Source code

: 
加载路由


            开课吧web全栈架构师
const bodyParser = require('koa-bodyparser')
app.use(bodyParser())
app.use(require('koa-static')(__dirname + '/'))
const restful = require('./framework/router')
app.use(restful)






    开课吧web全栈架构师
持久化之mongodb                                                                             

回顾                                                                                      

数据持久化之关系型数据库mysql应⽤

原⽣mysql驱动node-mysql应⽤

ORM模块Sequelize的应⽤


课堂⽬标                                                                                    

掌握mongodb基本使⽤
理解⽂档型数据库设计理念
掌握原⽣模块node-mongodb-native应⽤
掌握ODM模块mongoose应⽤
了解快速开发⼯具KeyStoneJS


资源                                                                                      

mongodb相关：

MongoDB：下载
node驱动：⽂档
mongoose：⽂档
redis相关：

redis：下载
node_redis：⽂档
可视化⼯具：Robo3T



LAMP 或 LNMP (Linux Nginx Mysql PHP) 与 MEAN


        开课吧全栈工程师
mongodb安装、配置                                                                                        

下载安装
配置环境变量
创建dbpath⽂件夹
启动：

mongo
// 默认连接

————————

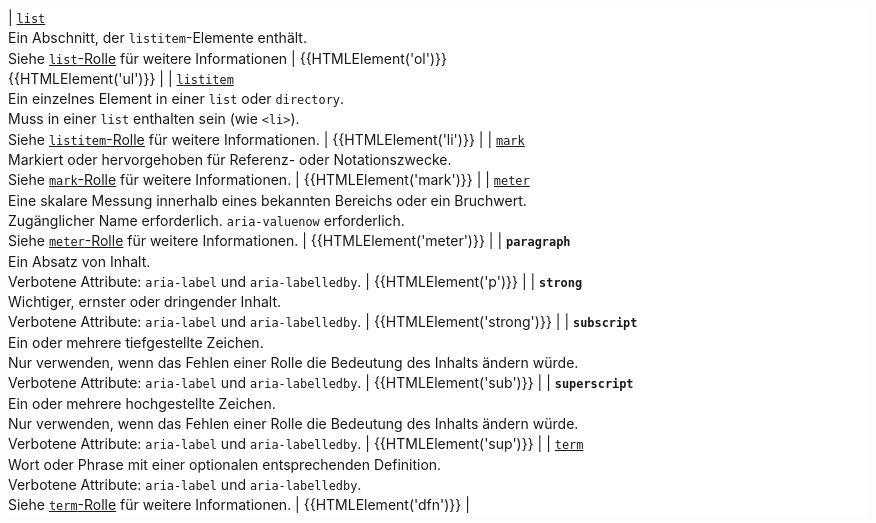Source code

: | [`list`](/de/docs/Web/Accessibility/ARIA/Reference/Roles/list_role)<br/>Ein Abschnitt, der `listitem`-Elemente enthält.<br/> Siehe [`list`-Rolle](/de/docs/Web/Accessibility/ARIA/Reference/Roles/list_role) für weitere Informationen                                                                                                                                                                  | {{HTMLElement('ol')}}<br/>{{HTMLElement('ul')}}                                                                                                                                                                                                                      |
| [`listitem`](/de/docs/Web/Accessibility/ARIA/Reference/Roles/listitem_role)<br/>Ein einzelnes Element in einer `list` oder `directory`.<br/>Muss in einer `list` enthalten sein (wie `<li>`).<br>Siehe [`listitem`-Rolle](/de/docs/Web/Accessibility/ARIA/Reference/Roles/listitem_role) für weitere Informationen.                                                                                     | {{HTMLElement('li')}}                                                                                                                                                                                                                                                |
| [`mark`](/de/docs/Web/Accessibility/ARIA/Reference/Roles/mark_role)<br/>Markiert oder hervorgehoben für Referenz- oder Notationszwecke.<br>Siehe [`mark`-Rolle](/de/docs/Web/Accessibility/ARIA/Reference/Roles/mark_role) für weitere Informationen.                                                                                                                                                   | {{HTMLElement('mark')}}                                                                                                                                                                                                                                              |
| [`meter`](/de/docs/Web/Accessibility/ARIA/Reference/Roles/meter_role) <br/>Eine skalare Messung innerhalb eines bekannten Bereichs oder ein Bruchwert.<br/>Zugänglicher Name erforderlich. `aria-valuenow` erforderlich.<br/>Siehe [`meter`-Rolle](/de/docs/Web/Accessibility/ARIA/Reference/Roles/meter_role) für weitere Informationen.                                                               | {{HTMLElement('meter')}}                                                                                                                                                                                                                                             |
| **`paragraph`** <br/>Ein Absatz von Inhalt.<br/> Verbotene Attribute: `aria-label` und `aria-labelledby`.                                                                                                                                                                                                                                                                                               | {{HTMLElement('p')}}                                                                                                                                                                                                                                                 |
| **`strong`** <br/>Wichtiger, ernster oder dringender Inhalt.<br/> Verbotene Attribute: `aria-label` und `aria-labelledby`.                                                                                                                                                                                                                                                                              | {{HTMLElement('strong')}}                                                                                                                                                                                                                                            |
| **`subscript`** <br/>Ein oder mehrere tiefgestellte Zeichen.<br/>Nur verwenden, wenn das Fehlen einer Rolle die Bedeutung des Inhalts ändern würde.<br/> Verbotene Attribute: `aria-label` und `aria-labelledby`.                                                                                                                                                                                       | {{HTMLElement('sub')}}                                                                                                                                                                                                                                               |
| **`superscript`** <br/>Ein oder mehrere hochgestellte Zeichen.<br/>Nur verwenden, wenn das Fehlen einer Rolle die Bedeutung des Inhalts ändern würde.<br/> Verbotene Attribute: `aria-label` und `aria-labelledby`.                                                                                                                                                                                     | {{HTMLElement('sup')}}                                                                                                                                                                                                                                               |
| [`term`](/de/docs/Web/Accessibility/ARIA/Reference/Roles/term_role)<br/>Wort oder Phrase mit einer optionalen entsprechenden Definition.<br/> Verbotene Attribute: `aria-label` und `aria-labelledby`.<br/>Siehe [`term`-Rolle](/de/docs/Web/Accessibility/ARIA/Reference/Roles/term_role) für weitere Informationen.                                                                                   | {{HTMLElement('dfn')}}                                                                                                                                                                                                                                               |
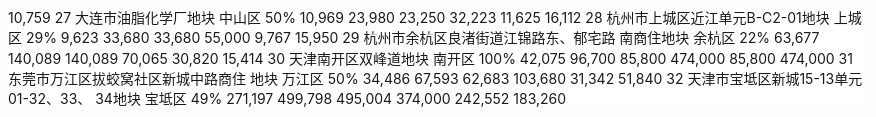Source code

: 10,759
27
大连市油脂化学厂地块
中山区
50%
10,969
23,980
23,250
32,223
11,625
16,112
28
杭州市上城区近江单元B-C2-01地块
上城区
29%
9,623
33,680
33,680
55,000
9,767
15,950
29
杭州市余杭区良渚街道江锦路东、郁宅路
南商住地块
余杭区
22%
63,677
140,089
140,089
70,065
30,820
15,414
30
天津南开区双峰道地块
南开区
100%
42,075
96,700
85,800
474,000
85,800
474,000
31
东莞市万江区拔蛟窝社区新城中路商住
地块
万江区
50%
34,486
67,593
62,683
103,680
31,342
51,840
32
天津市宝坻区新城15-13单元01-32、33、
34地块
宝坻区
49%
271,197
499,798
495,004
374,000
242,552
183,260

————————

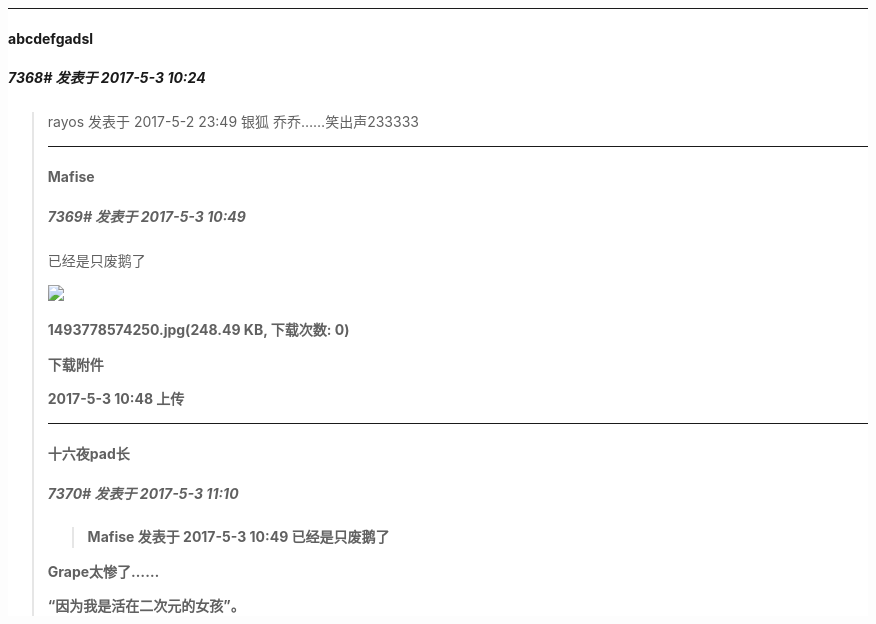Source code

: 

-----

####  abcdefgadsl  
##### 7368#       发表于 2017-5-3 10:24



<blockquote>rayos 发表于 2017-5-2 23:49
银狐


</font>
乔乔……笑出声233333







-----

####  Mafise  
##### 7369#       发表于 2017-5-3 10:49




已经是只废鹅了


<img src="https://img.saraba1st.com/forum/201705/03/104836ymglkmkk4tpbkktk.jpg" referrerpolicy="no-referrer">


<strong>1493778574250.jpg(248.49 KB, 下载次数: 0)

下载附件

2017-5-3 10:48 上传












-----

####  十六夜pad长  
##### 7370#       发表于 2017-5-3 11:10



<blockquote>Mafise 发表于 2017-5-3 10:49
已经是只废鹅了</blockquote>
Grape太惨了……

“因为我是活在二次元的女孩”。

————————

Directions> Which lines in the data above hold the word "bodyParser"? Return each of them.

Problem solution>
const bodyParser = require('koa-bodyparser')
app.use(bodyParser())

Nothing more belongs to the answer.